俺はこの空間で息をし続けるのなんて無理だぁ!
---
終わった……
人生の終了だ。
短い命だった。
「腕、痛い」
「あ、すまん」
俺はずっと掴んでいた青波の腕を放す。
すると、青波は周りの視線に俺を促した。
「ずっと腕掴んでたから勘違いされてるよ」
物凄い数の生徒が俺たちの方を凝視していた。
信じられないものを見るように眺められている。
まるで未確認生物にでもなったようだ。
俺はUMAか?
「私は別に構わないけど……」
「頼むから照れるな。俺が死ぬ。社会的に死ぬ」
「それを言うならもう死んだも同然だよ」
校内を出て、人通りが少なくなると、俺は青波を近所の公園に連れ込んだ。
「お前、何がしたいんだよ」
俺は青波に聞いた。
どういう気持ちであんな事を言ったのだろうか。
俺を困らせたいだけにしては手が混みすぎだし、ドッキリでも伏山に喧嘩売り過ぎだ。
そんな事を考えていると、青波は言った。
「何って、言ったじゃん」
「何を?」
「依織くん好きって」
「だから、そういう冗談じゃなくてだな……」
俺がため息を吐くと、青波は納得したように頷いた。
「なるほどね。君は私の渾身の告白を冗談だと思ってるわけだ」
「当たり前だろ、それ以外になにがあるって言うんだ」
俺は青波の目を正面から見つめる。
汚れのない、澄んだ瞳だ。
だいたいなんでこんな綺麗な瞳が出来るのかが知りたい。
意味わかんねぇ。
俺のDNAもこんくらい有能なら良かったのに。
しかし、そんな時だった。
不意に呼吸が出来なくなった。
「ん? んぉ? んぉぉぉ!!」
何故か、青波の唇が俺の唇にくっついていた。
青波のぷっくり瑞々しい唇が、俺のかっさかさの不細工たらこ唇に、だ。
俺は青波を強引に引き離す。
すると、青波は満足そうな顔をした。
そして、潤んだ瞳で言った。
「依織くんの事が好きです。
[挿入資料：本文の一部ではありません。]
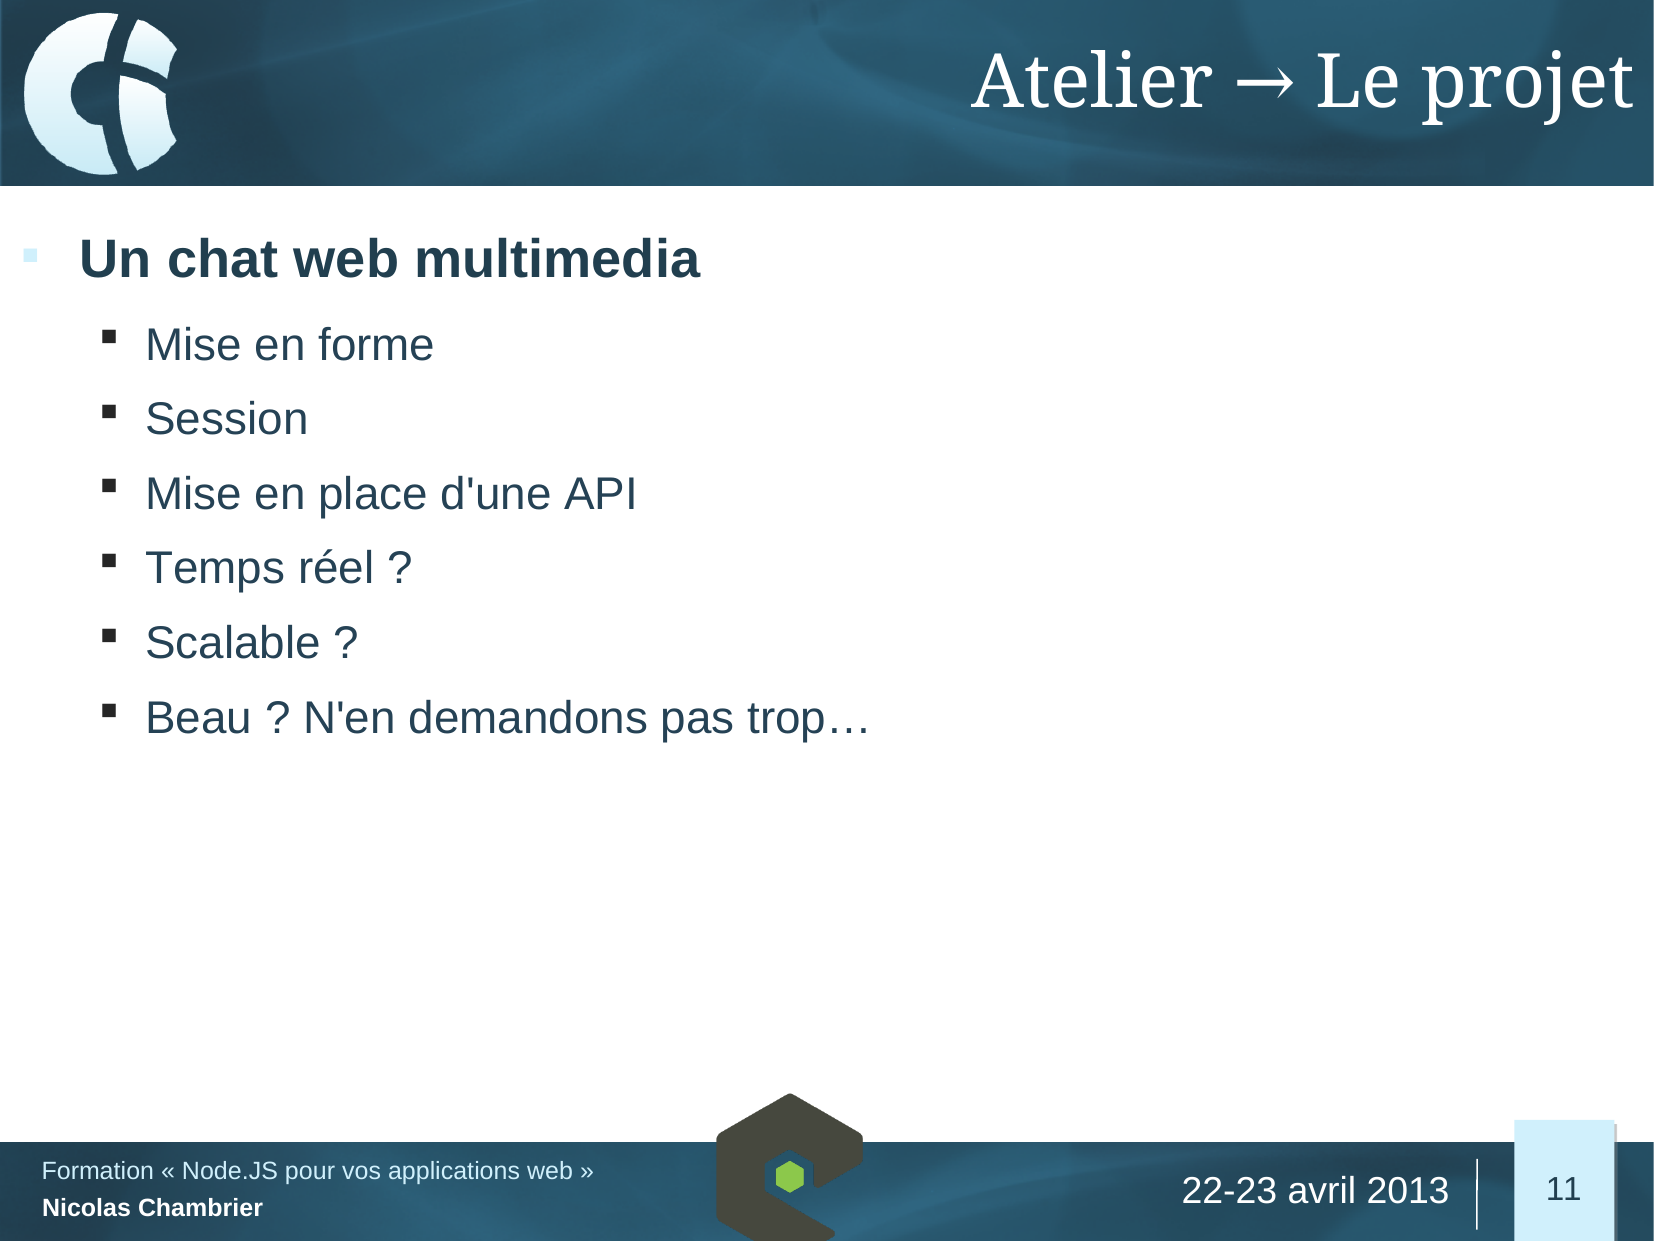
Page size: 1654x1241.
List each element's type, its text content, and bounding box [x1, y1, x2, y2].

私と付き合ってください」
死刑宣告だった。
俺みたいな陰キャからしたら、飛んだ公開処刑だ。
ふざけんな。
美少女が俺の事が好き?
舐めてんのか。
俺は断ろうと思って口を開いた。
何を考えているのかもわからない。
ただ、何かを企んでいるのは確実だ。
だから、そんな奴とは付き合えない。
そう思った。
しかし、
「あ、うん」
口からついて出たのは、そんな言葉だった。
青波は、にっこり笑って言った。